If Henry’s parents invest $6,000 a year for eight years and he leaves it alone until he is 65, he’ll have $2,000,000 or so, depending upon whether the S&P500 Index returns its long-term average rate of return, call it 10%, or better, with the re-invested dividends, or worse, perhaps. A $48,000 investment becomes $2 million with the power of time. And, if we invest his money into a Roth IRA—he’ll Go Tax Free.

But I don’t have time to recover from my losses! You say, of course, and you are not a teenager. Yes, this is true, but your money will last that long, and longer. If you take half the risk, you may get half the returns—or worse! Today, because of incredibly low interest rates, you potentially pay an even greater opportunity cost when you choose conservative, fixed income investments. This is the immutable truth of investments—less risk, less return.

Less time does not mean you need to take less risk. If anything, less time means a larger safety bucket. Perhaps accidentally, Henry figured this out. He has a short-term expense he must make—new skis—and so he has created two buckets: a long-term investment bucket and a short-term expense bucket. You can do that too—and with the help of your wealth manager here at AIFS, you likely have a more customized version of the same good idea. You have your safe money, hopefully two years or more of income set aside to weather an equity market storm. You have your long-term investment money, hopefully mostly (if not all) in equities, to avoid paying unnecessary opportunity costs.

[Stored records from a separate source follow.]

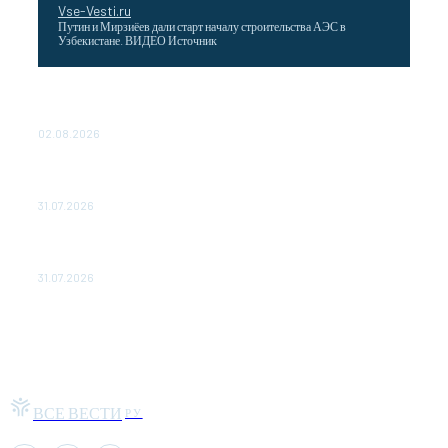
Vse-Vesti.ru
Путин и Мирзиёев дали старт началу строительства АЭС в
Узбекистане. ВИДЕО Источник
Выгодные билеты в «азиатский Лас-Вегас» – перелет
Москва-Макао за 40 тысяч рублей
02.08.2026
Чемпион Медиалиги ФК "10" Азамата Мусагалиева еле
обыграл "Космос" в Кубке России
31.07.2026
МакSим впервые после госпитализации появилась на
публике: Музыка: Культура: Lenta.ru
31.07.2026
ВСЕ ВЕСТИ
РУ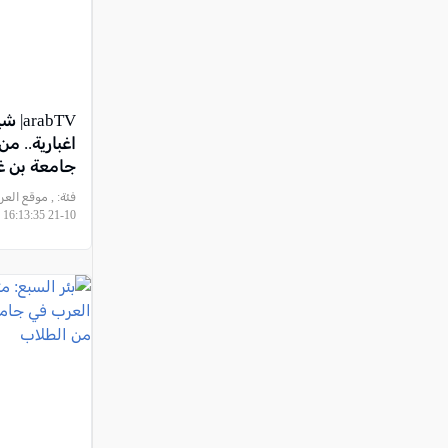
abTV
اغبارية.. م
جامعة بن غ
فئة:
10-21 16:13:35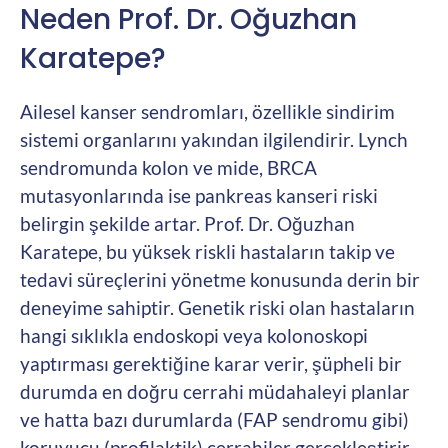
Neden Prof. Dr. Oğuzhan
Karatepe?
Ailesel kanser sendromları, özellikle sindirim
sistemi organlarını yakından ilgilendirir. Lynch
sendromunda kolon ve mide, BRCA
mutasyonlarında ise pankreas kanseri riski
belirgin şekilde artar. Prof. Dr. Oğuzhan
Karatepe, bu yüksek riskli hastaların takip ve
tedavi süreçlerini yönetme konusunda derin bir
deneyime sahiptir. Genetik riski olan hastaların
hangi sıklıkla endoskopi veya kolonoskopi
yaptırması gerektiğine karar verir, şüpheli bir
durumda en doğru cerrahi müdahaleyi planlar
ve hatta bazı durumlarda (FAP sendromu gibi)
koruyucu (profilaktik) cerrahiler gerçekleştirir.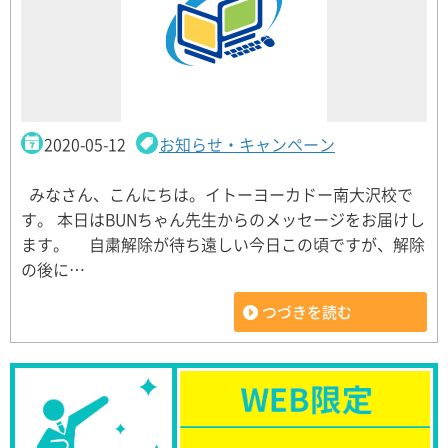
2020-05-12
お知らせ・キャンペーン
みなさん、こんにちは。イトーヨーカドー南大沢校で
す。 本日はBUNちゃん先生からのメッセージをお届けし
ます。 自粛解除が待ち遠しい今日この頃ですが、解除
の後に…
つづきを読む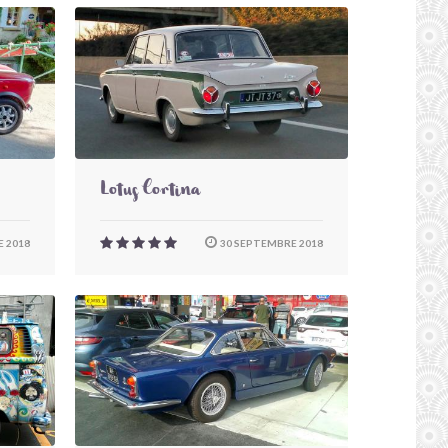
Lotus Cortina
 2018
30 SEPTEMBRE 2018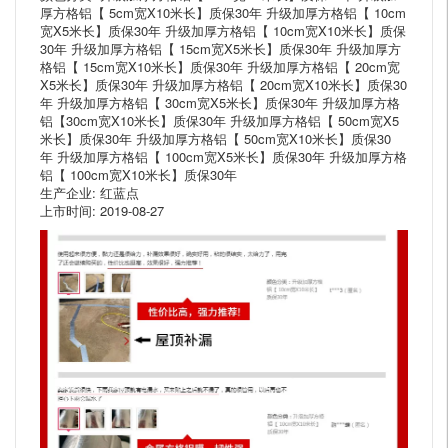
厚方格铝【 5cm宽X10米长】质保30年 升级加厚方格铝【 10cm
宽X5米长】质保30年 升级加厚方格铝【 10cm宽X10米长】质保
30年 升级加厚方格铝【 15cm宽X5米长】质保30年 升级加厚方
格铝【 15cm宽X10米长】质保30年 升级加厚方格铝【 20cm宽
X5米长】质保30年 升级加厚方格铝【 20cm宽X10米长】质保30
年 升级加厚方格铝【 30cm宽X5米长】质保30年 升级加厚方格
铝【30cm宽X10米长】质保30年 升级加厚方格铝【 50cm宽X5
米长】质保30年 升级加厚方格铝【 50cm宽X10米长】质保30
年 升级加厚方格铝【 100cm宽X5米长】质保30年 升级加厚方格
铝【 100cm宽X10米长】质保30年
生产企业: 红蓝点
上市时间: 2019-08-27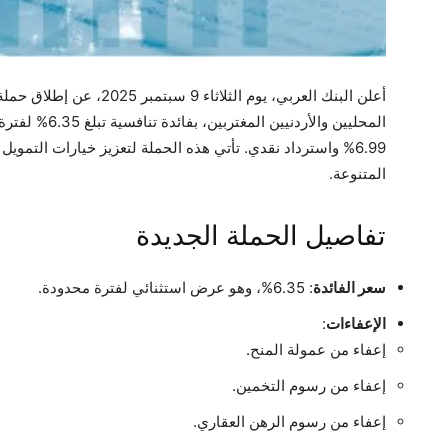
أعلن البنك العربي، يوم الثلا
المحليين والأرد
6.99% واسترداد نقدي. تأتي هذه الحملة لتعزيز خيارات التمويل
المتنوعة.
تفاصيل الحملة الجديدة
سعر الفائدة
: 6.35%، وهو عرض استثنائي لفترة محدودة.
الإعفاءات
:
إعفاء من عمولة المنح.
إعفاء من رسوم التخمين.
إعفاء من رسوم الرهن العقاري.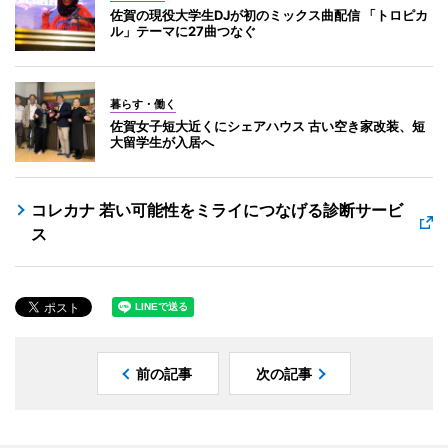
佐賀の現役大学生DJが初のミックス曲配信 「トロピカ
ル」テーマに27曲つなぐ
暮らす・働く
佐賀女子短大近くにシェアハウス 古い空き家改装、短
大留学生が入居へ
コレカナ 若い可能性をミライにつなげる診断サービ
ス
前の記事
次の記事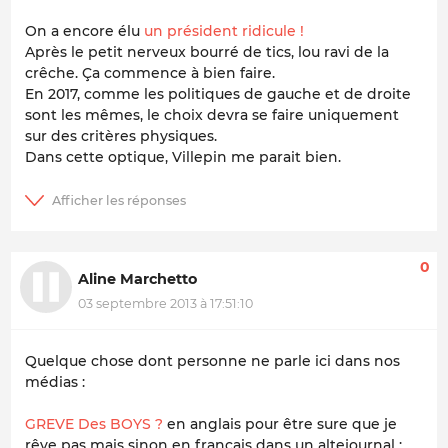
On a encore élu
un président ridicule !
Après le petit nerveux bourré de tics, lou ravi de la
crêche. Ça commence à bien faire.
En 2017, comme les politiques de gauche et de droite
sont les mêmes, le choix devra se faire uniquement
sur des critères physiques.
Dans cette optique, Villepin me parait bien.
0
Aline Marchetto
03 septembre 2013 à 17:51:10
Quelque chose dont personne ne parle ici dans nos
médias :
GREVE Des BOYS ?
en anglais pour être sure que je
rêve pas mais sinon en français dans un altejournal :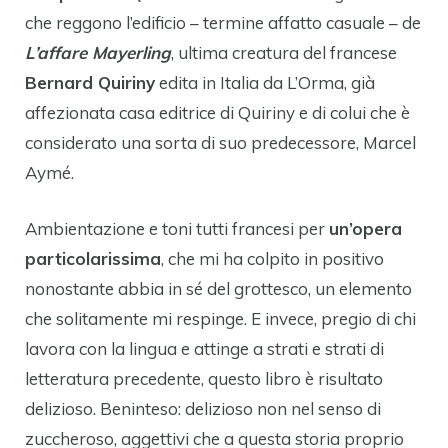
che reggono l’edificio – termine affatto casuale – de
L’affare Mayerling
, ultima creatura del francese
Bernard Quiriny
edita in Italia da L’Orma, già
affezionata casa editrice di Quiriny e di colui che è
considerato una sorta di suo predecessore, Marcel
Aymé.
Ambientazione e toni tutti francesi per
un’opera
particolarissima
, che mi ha colpito in positivo
nonostante abbia in sé del grottesco, un elemento
che solitamente mi respinge. E invece, pregio di chi
lavora con la lingua e attinge a strati e strati di
letteratura precedente, questo libro è risultato
delizioso. Beninteso: delizioso non nel senso di
zuccheroso, aggettivi che a questa storia proprio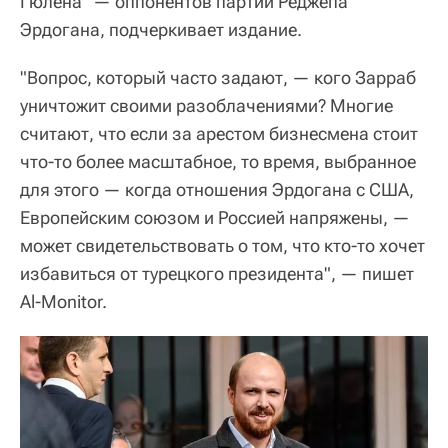
Гюлена" — оппонентов партии Реджепа
Эрдогана, подчеркивает издание.
"Вопрос, который часто задают, — кого Зарраб
уничтожит своими разоблачениями? Многие
считают, что если за арестом бизнесмена стоит
что-то более масштабное, то время, выбранное
для этого — когда отношения Эрдогана с США,
Европейским союзом и Россией напряжены, —
может свидетельствовать о том, что кто-то хочет
избавиться от турецкого президента", — пишет
Al-Monitor.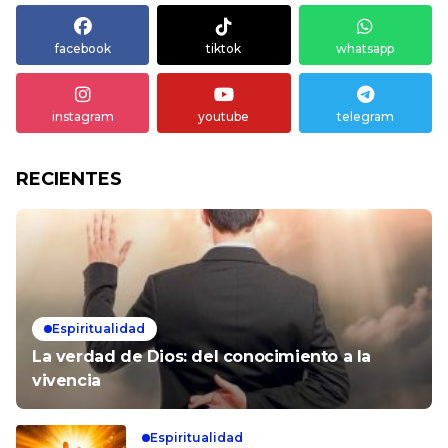
facebook
tiktok
whatsapp
instagram
youtube
telegram
RECIENTES
Espiritualidad
La verdad de Dios: del conocimiento a la
vivencia
Espiritualidad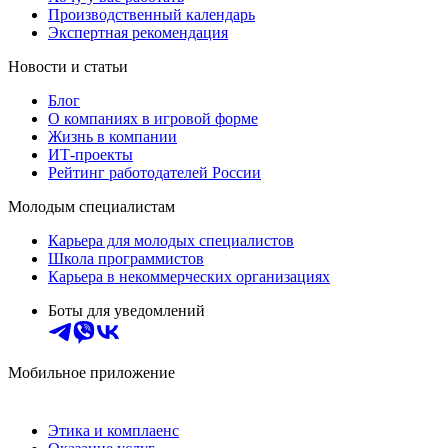
Производственный календарь
Экспертная рекомендация
Новости и статьи
Блог
О компаниях в игровой форме
Жизнь в компании
ИТ-проекты
Рейтинг работодателей России
Молодым специалистам
Карьера для молодых специалистов
Школа программистов
Карьера в некоммерческих организациях
Боты для уведомлений
Мобильное приложение
Этика и комплаенс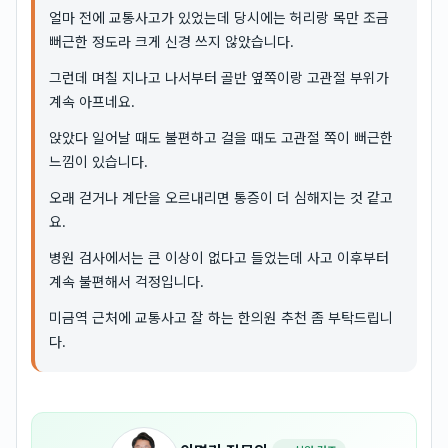
얼마 전에 교통사고가 있었는데 당시에는 허리랑 목만 조금
뻐근한 정도라 크게 신경 쓰지 않았습니다.
그런데 며칠 지나고 나서부터 골반 옆쪽이랑 고관절 부위가
계속 아프네요.
앉았다 일어날 때도 불편하고 걸을 때도 고관절 쪽이 뻐근한
느낌이 있습니다.
오래 걷거나 계단을 오르내리면 통증이 더 심해지는 것 같고
요.
병원 검사에서는 큰 이상이 없다고 들었는데 사고 이후부터
계속 불편해서 걱정입니다.
미금역 근처에 교통사고 잘 하는 한의원 추천 좀 부탁드립니
다.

An investment mix that is 50% equity/fixed income pays a 50% long-term, opportunity cost penalty by potentially foregoing 50% of the long-term returns. As much as it is hard to take the short-term volatility of the equity markets, you may find it even more painful to likely give up so much money over the long haul.

And finally, several of our clients are the "lawn mower millionaires" next door. You made it this way by tucking away more than you spend, and creating a life full of loving relationships rather than loving a lavish lifestyle.

Thanks to you clients who keep giving me ideas for the Periscope!